Zunächst stellt sich die Frage, wer in dieser Zeit eigentlich Tasteninstrumente besessen hat. Das wirft zwei Teilfragen auf: (1) die Kosten von Instrumenten im Vergleich zu typischen Löhnen und (2) ob die Menschen unter Bedingungen lebten, in denen es praktisch war, ein Instrument zu besitzen und zu benutzen.

Ich habe keine detaillierten Antworten, aber ein Datenstück aus London im Jahr 1804 zeigt, dass die Kosten für ein neues Tasteninstrument mit dem Gesamteinkommen eines Klavierlehrers für 6 Monate vergleichbar waren. Heutzutage kosten die billigsten Tastaturen in den Industrieländern nur ein paar Tage Einkommen für jemanden mit Durchschnittslohn - dh jeder, der "wirklich eine Tastatur haben möchte" für sich selbst oder seine Kinder, kann einen Weg finden, eine zu kaufen. Wenn die billigsten heute erhältlichen Tastaturen sagen wir 10.000 £ kosten (eine entsprechende Summe im Vergleich zu modernen Löhnen der Situation im Jahr 1800), wäre das ein ganz anderes Szenario.

Geht man also davon aus, dass die meisten „musikalischen Laien“ aus der Oberschicht oder dem Adel stammten, muss man sich überlegen, wie sie ausgebildet worden wären. Die Grundstruktur der Bildung folgte Platons Richtlinien, und die sieben Fächer der freien Künste wurden in drei elementare Fächer (auf Lateinisch "Trivium" genannt) unterteilt, die zuerst studiert wurden, gefolgt von den verbleibenden vier (dem "Quadrivium"), zu denen auch Musik gehörte. Die Kinder der Oberschicht würden daher alle Musik als Pflichtfach studieren, vielleicht ab dem 10. oder 11. Lebensjahr, und höchstwahrscheinlich mit täglichem Einzelunterricht von einem Tutor und nicht in einer "Schulklasse". Das war zum Beispiel Scarlattis "Tagesjob" am spanischen Hof - die über 500 Sonaten, die er komponierte, waren als Übungen für seine Schüler (oder genauer Schüler,

Angesichts dieses Szenarios scheint es plausibel, dass jeder, der ein Tasteninstrument besaß , wahrscheinlich kompetent darin war, es zu spielen und auch zu komponieren - diejenigen ohne Begabung oder Interesse würden wahrscheinlich nicht mit dem Äquivalent von "Fur Elise" "versuchen".

Diese Annahmen scheinen mit Anekdoten über die Interaktionen professioneller Komponisten und Interpreten mit ihren "Amateur"-Gönnern übereinzustimmen - zB Goldberg (plus eine Auswahl der zahlreichen deutschen Aristokratie) und Bach oder die verschiedenen Gönner von Beethoven, die großangelegte Solokonzerte hatten ihnen gewidmete Klavierwerke.
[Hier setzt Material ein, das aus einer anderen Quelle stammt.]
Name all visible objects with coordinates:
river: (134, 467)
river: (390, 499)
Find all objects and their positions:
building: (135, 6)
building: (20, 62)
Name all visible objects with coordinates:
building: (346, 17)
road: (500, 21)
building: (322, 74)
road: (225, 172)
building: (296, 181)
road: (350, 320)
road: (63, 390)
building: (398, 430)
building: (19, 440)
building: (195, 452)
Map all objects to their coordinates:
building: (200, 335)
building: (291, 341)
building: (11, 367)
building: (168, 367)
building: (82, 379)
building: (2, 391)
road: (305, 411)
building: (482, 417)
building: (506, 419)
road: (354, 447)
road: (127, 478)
Um ein weiteres Beispiel zu nennen: Haydn verbrachte den größten Teil seines Arbeitslebens (bevor er zu einer internationalen Berühmtheit wurde) mit dem „offiziellen“ Posten eines Dieners im Haushalt eines Prinzen – aber dieser Prinz finanzierte sein eigenes Privatorchester und baute seine eigene Oper Haus! Bei dieser Größenordnung der Ausgaben für Musik wären die Kosten für ein Tasteninstrument natürlich nicht sehr bedeutend gewesen.
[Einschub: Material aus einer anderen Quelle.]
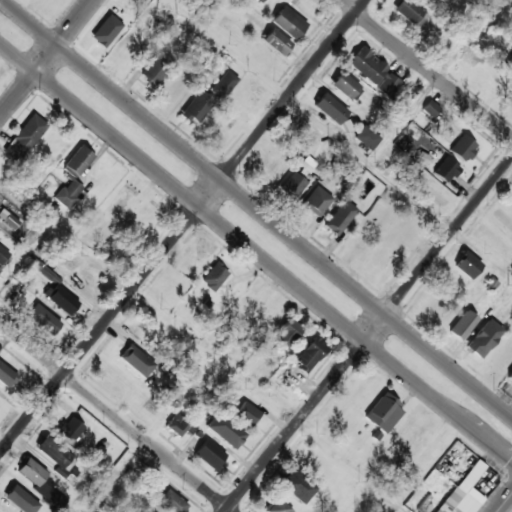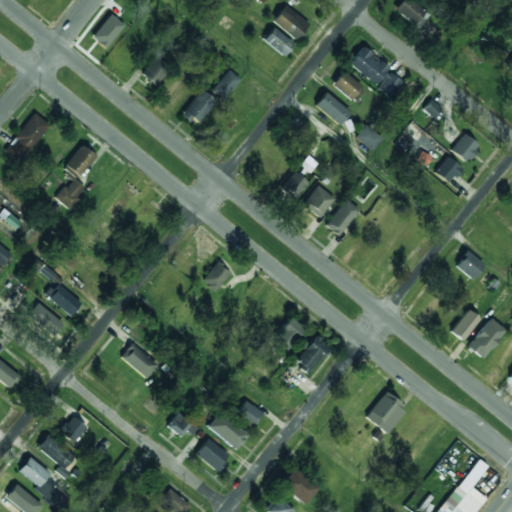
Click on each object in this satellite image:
building: (410, 12)
building: (410, 12)
road: (213, 14)
building: (288, 22)
building: (289, 22)
building: (105, 31)
building: (105, 31)
building: (276, 41)
building: (276, 42)
road: (46, 57)
building: (509, 64)
building: (366, 65)
building: (508, 65)
building: (366, 66)
road: (426, 69)
building: (154, 71)
building: (154, 71)
road: (438, 82)
building: (224, 84)
building: (224, 84)
building: (387, 85)
building: (387, 85)
building: (346, 86)
building: (346, 87)
building: (196, 107)
building: (197, 107)
building: (330, 108)
building: (430, 108)
building: (430, 108)
building: (330, 109)
building: (367, 137)
building: (25, 138)
building: (25, 138)
building: (367, 138)
road: (339, 139)
building: (462, 148)
building: (463, 148)
building: (77, 162)
building: (77, 162)
building: (304, 166)
building: (305, 166)
building: (445, 170)
building: (446, 170)
building: (292, 185)
building: (293, 186)
building: (68, 193)
building: (69, 193)
building: (316, 201)
building: (316, 201)
road: (256, 208)
building: (340, 217)
building: (340, 218)
building: (8, 219)
building: (8, 219)
road: (182, 224)
road: (256, 253)
building: (3, 255)
building: (3, 255)
building: (466, 264)
building: (467, 265)
building: (214, 277)
building: (214, 277)
building: (57, 293)
building: (58, 293)
building: (43, 319)
building: (43, 319)
building: (462, 325)
building: (462, 325)
building: (286, 332)
building: (287, 332)
road: (368, 334)
building: (483, 338)
building: (483, 338)
building: (309, 354)
building: (310, 354)
building: (136, 360)
building: (136, 361)
building: (6, 375)
building: (6, 376)
building: (510, 377)
building: (510, 378)
road: (268, 398)
building: (246, 413)
building: (246, 413)
building: (383, 413)
building: (383, 413)
road: (115, 417)
building: (178, 425)
building: (179, 425)
building: (69, 429)
building: (70, 429)
building: (224, 430)
building: (224, 431)
building: (52, 452)
building: (53, 453)
building: (209, 454)
building: (210, 455)
road: (115, 476)
building: (38, 481)
building: (38, 481)
building: (295, 485)
building: (296, 486)
building: (463, 491)
building: (463, 492)
building: (20, 500)
building: (21, 500)
road: (370, 501)
building: (172, 502)
building: (172, 502)
road: (505, 503)
building: (277, 506)
building: (277, 506)
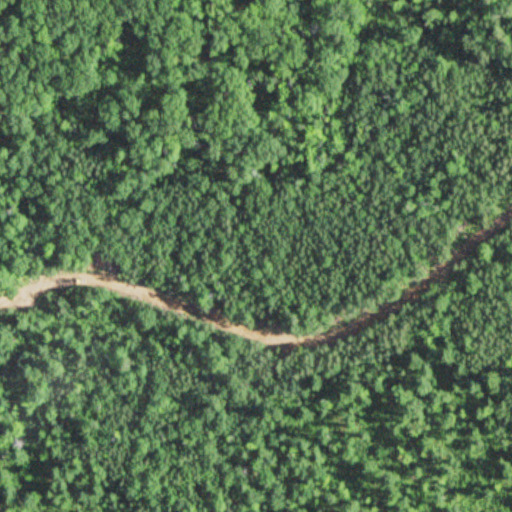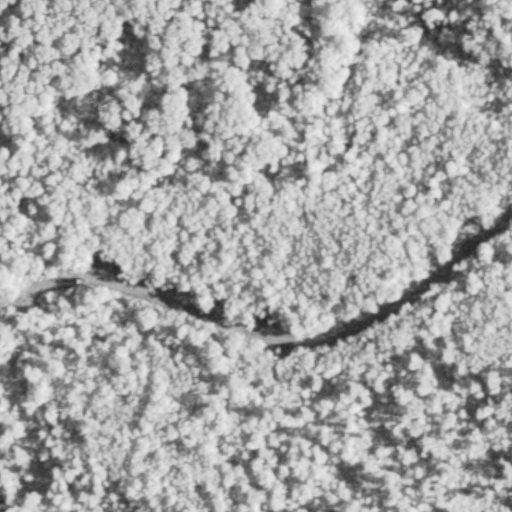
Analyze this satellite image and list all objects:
road: (112, 121)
Im 19. Jahrhundert begannen sich die Dinge zu ändern - insbesondere waren die meisten Amateur-Keyboarder (vielleicht bis zu 80 %) Frauen, die auf das Einkommen ihres Mannes angewiesen waren. Aber das liegt außerhalb des Zeitrahmens des OP ...
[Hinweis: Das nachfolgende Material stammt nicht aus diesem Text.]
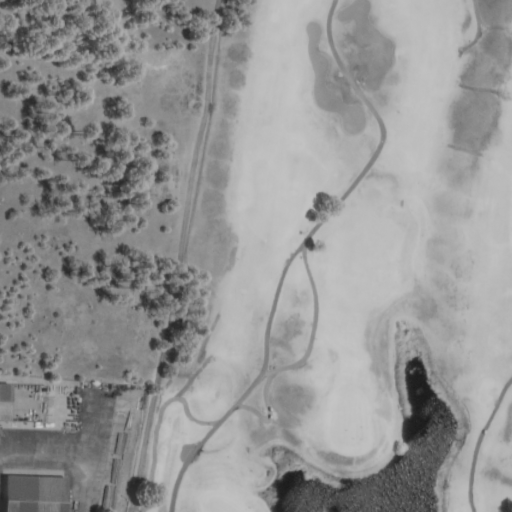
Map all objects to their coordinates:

Wow. Das war eine interessante Lektüre
Kurz nach Beethovens Ära stellte die Massenproduktion alles auf den Kopf. Das „Salonklavier“ wurde allgegenwärtig, und eine ganze Klasse von Kindern wurde darauf eingestellt, es zu spielen. Von all diesen Kindern wurden einige natürlich ziemlich gut.
Um meiner eigenen Antwort leicht zu widersprechen, wurden in einigen Teilen Europas (insbesondere in den Niederlanden) Tasteninstrumente auch als "teure Möbel" und "Kunstwerke" geschätzt - genau wie die reichen Leute heute, die einen Steinway-Flügel kaufen, ihn aber nie spielen ! Künstler wie Reubens verdienten viel Geld mit der Bemalung der Gehäuse und Resonanzböden von Cembali sowie der Kunst, die zum Aufhängen an der Wand gerahmt wurde. Beispiele finden Sie unter pinterest.co.uk/pin/548383692098384345 .
Haben Sie einen Link zu diesen 1804-Daten? Ein ordentliches akustisches Piano würde mich heute noch ein paar Monatsgehälter kosten.